September 21, 2009 4:54 PM | Reply | Permalink
So wise, Kris.
I can tell you from my perspective that being able to listen to "black people" say something about "white people" that might be critical takes time. When I was in college I remember listening to a woman speak on institutional racism and how we, as white people, were all to a degree responsible and getting really defensive. Bullshit, I thought. I'm not racist, therefore I'm not responsible. I almost hate to write that because it embarrasses me that I couldn't hear truth through my own defenses.
A few years later I was teaching at a school where I was the only white person in the school (staff or students). The kids got to a point where they trusted me enough to be open and I would get a lot of "white people" this and "white people" that. Sometimes it hurt to hear them talk about people who looked like me in such a negative way, but I learned that it wasn't really personal. They were sharing their world view with me and by doing so gave me an opportunity to be reflective. Maybe some of what they said applied, some didn't. But none of us can learn and grow if we can't have discussions in "mixed" company.

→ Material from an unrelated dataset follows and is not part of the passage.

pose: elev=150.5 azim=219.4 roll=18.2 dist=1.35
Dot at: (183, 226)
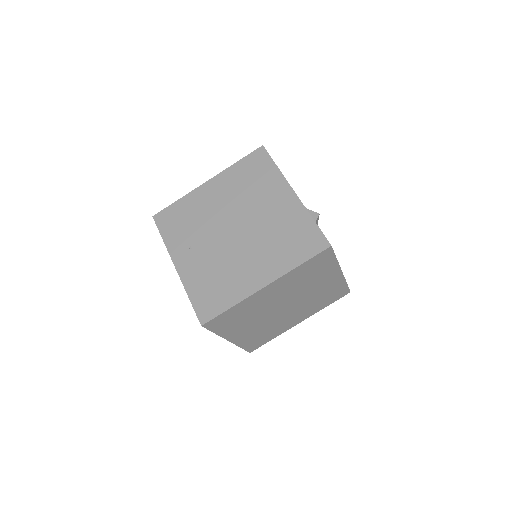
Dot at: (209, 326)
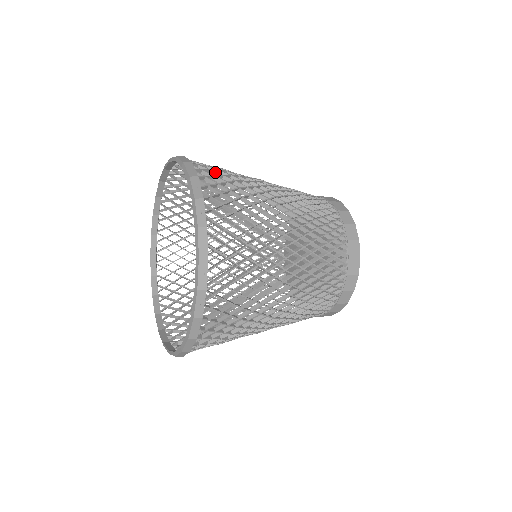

Now, many years later, I am the mother of a bi-racial child (I know I have mentioned this a lot, so it may begin to sound like blah, blah, blah bi-racial child -- yeah 2V, we get it already). But it brings me full circle -- back to my college thoughts and I have a lot of "holy shit" moments. That speaker was right. I watch the way the world treats him at times in a way they are probably not even aware -- the looks in stores, the getting pulled over by police for walking while being black, the parents who bristle when their white daughters want to date my son. Most, if not all of those people would tell you their is no element of racism in their actions and they would probably believe it.
And at times, even when I know more and hopefully know better, I need to question my own thoughts and actions and try to learn more and do a little better each day. I have to know that my son will face things as a black man that the world will never ask of me as a white woman. That's racism and we can pretend it doesn't exist or doesn't apply to us or we can listen to people who know better.
I hear you, Kris.
September 21, 2009 7:04 PM | Reply | Permalink
I love how children see color. My 3 year old daughter who is Hispanic was fairly "brown" by the end of the summer from all her days at the pool and beach. I said something like "wow baby you are so brown this summer" and she responded with "yup, just like my friend Ama". Her friend Ama is our neighbor who's family is from Ghana and is very dark skinned black; but my daughter didn't see it that way, she was excited that she was getting darker like her good friend.
Unless we mess them up, which we parents have been known to do; children have the most amazing outlook and views of things like race and we would benefit from seeing the world as they do sometimes.
September 22, 2009 8:41 AM | Reply | Permalink
I am Barry's age, I had a small pox vaccination and you can't see it on my arm.
Hey Birthers... look over here and yell while Wall Street rips your dumb asses off over there...you won't even notice getting fired or getting foreclosed on.